> **EXERCISE DIRECTIONS**: Can you print the source text of every item below word for word, leaving out the pictures?

> **RECORDED DATA**:
▽

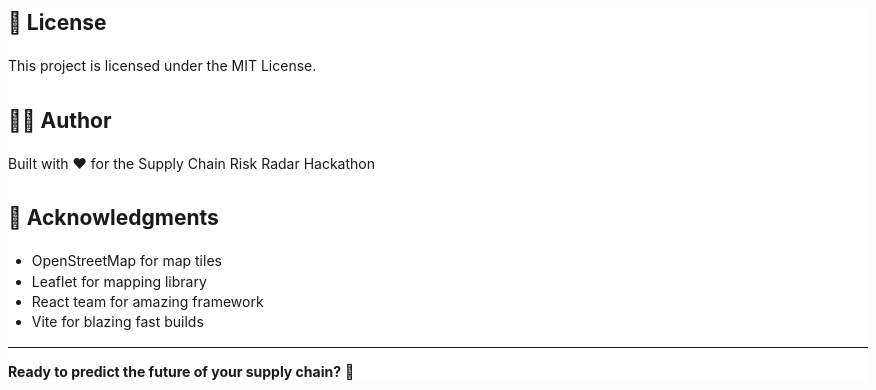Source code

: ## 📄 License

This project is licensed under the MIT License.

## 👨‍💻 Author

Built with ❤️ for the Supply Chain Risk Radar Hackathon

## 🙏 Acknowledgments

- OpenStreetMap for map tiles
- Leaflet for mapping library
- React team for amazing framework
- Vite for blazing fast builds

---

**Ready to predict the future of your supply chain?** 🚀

△

> **SOLUTION BELOW**:
Source code

: ## 📄 License

This project is licensed under the MIT License.

## 👨‍💻 Author

Built with ❤️ for the Supply Chain Risk Radar Hackathon

## 🙏 Acknowledgments

- OpenStreetMap for map tiles
- Leaflet for mapping library
- React team for amazing framework
- Vite for blazing fast builds

---

**Ready to predict the future of your supply chain?** 🚀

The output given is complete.